Soon Solarflare will begin shipping ScaleOut Onload free with all their 8000 series NICs, some of which sell for under $300 USD. With ScaleOut Onload TCP now has all the kernel bypass tricks RDMA offers, but with all the benefits and compatibility of sockets based TCP, no code changes. Furthermore, it delivers the performance of RDMA, but with much better reliability and availability than RoCE.

P.S. Mellanox just informed me that the NIC specific issues mentioned above were corrected some time ago in their ConnectX-4 series cards.

3 thoughts on “Four Failings of RoCE”

Alex Shpiner says:

June 8, 2017 at 1:51 PM

I will be happy to inform the author that Mellanox solved all these four “failings” in its ConnectX cards of two generations ago. Moreover, the second issue is caused by incorrent behavior of another vendor switch.

Motti Beck says:

June 12, 2017 at 4:08 PM

Your blog includes inaccurate data. The fact is that the market acceptance of RoCE continues to grow exponentially and RoCE enabled networking solutions have been massively used in ultra- large deployments, among them at Microsoft Azure. You may want to read my (Moti Beck) blog “Enabling Higher Azure Stack Efficiency – Networking Matters” (just do a simple search and you’ll find it).
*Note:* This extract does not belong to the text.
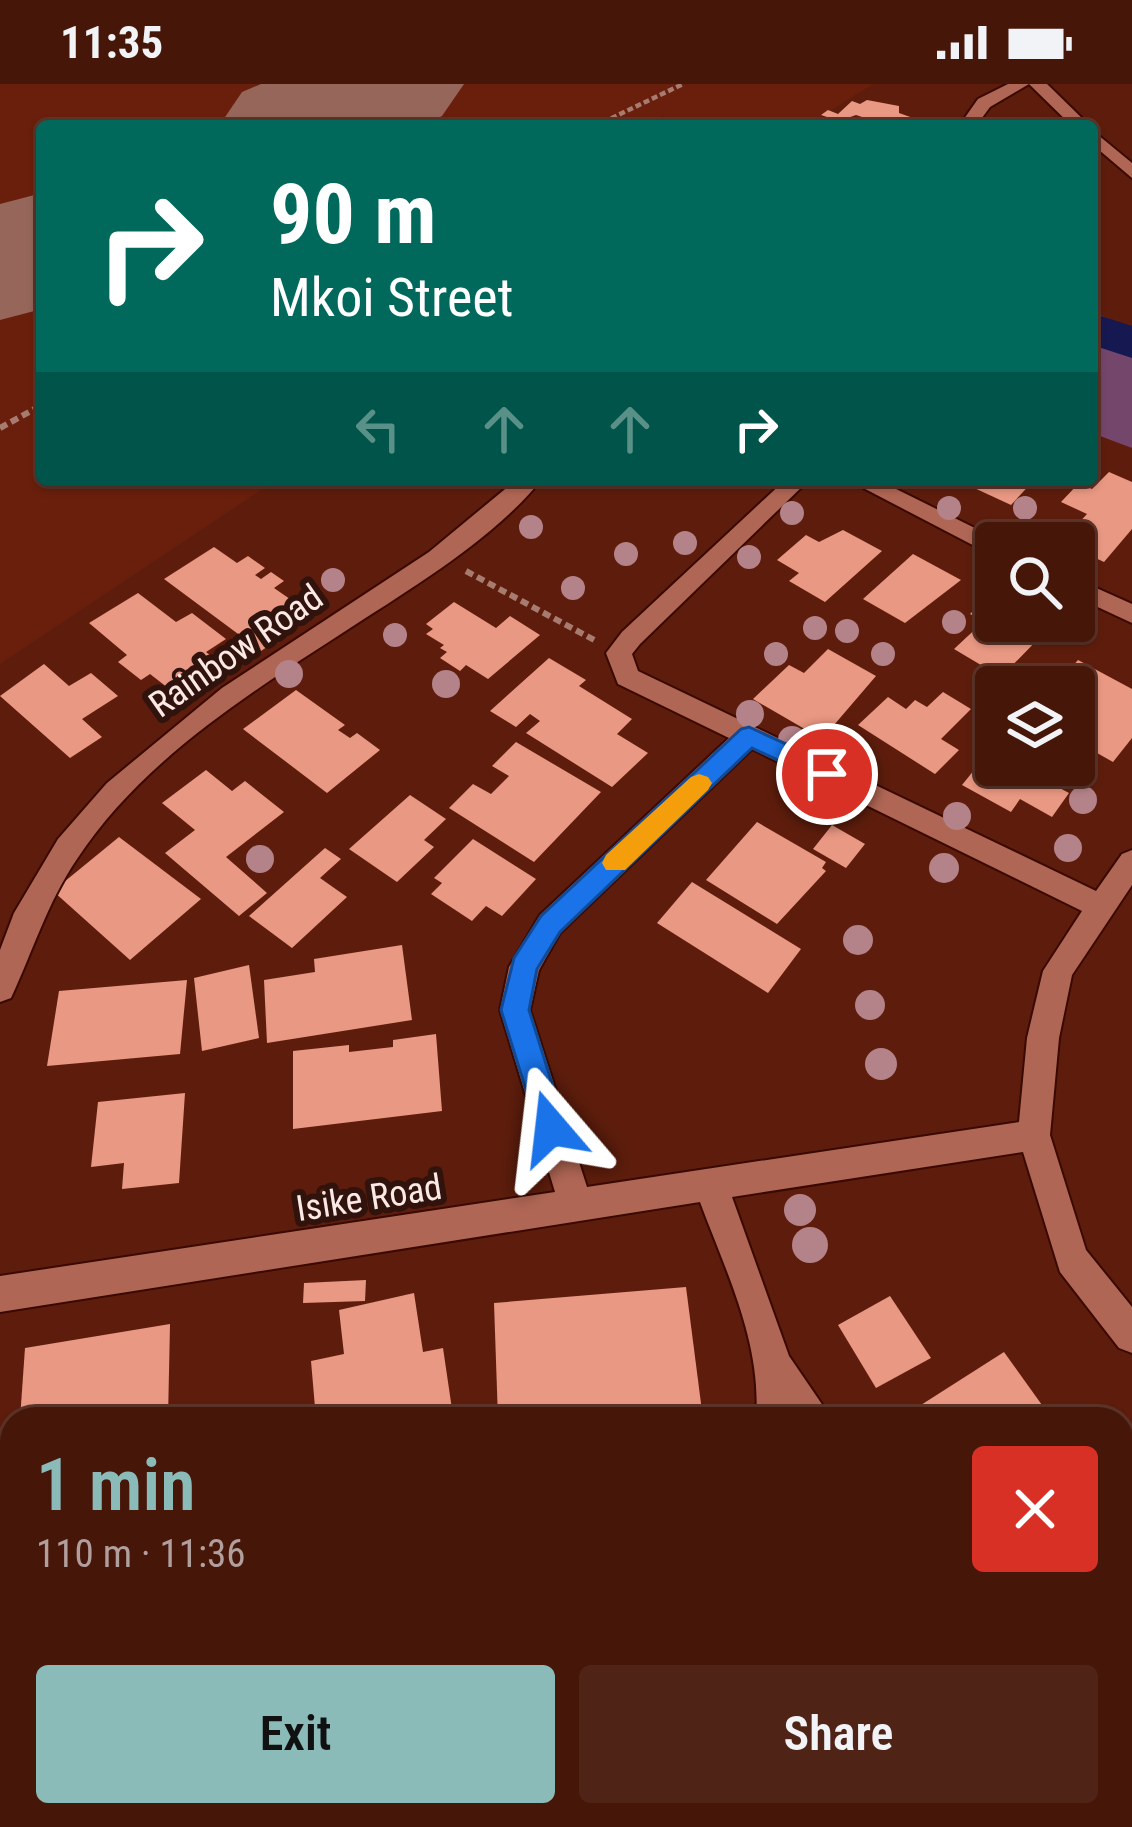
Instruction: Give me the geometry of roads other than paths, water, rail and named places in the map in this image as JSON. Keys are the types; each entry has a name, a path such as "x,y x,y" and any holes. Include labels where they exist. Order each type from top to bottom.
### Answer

Also, users can run today RoCE over lossy fabric and using PFC isn’t a must any more. You may want to read John Kim blog “Resilient RoCE Relaxes RDMA Requirements”.

There are other misleading statements you made, so I would encourage you to get the latest status and you may want to “refresh: your blog.

- scottcschweitzer says:
  
  June 12, 2017 at 10:52 PM
  
  The data in that blog entry came directly from Microsoft’s own video which I referenced in the opening sentence. It has also been backed up by several customers with similar sized web infrastructures to that of Microsoft, all household names. Mellanox, your employer, is the primary company driving RoCE. Let’s be honest, Mellanox realized years ago that Infiniband was never going mainstream as it’s a bus based architecture, so they crafted RoCE. This was Mellanox’s way to co-opt Ethernet and grow their market outside of HPC. RoCE has serious foundational architectural flaws owing to it being ported from a bus to a switched network. How many years did it take Microsoft to get RoCE working? Answer, Several. It’s not ready for prime time.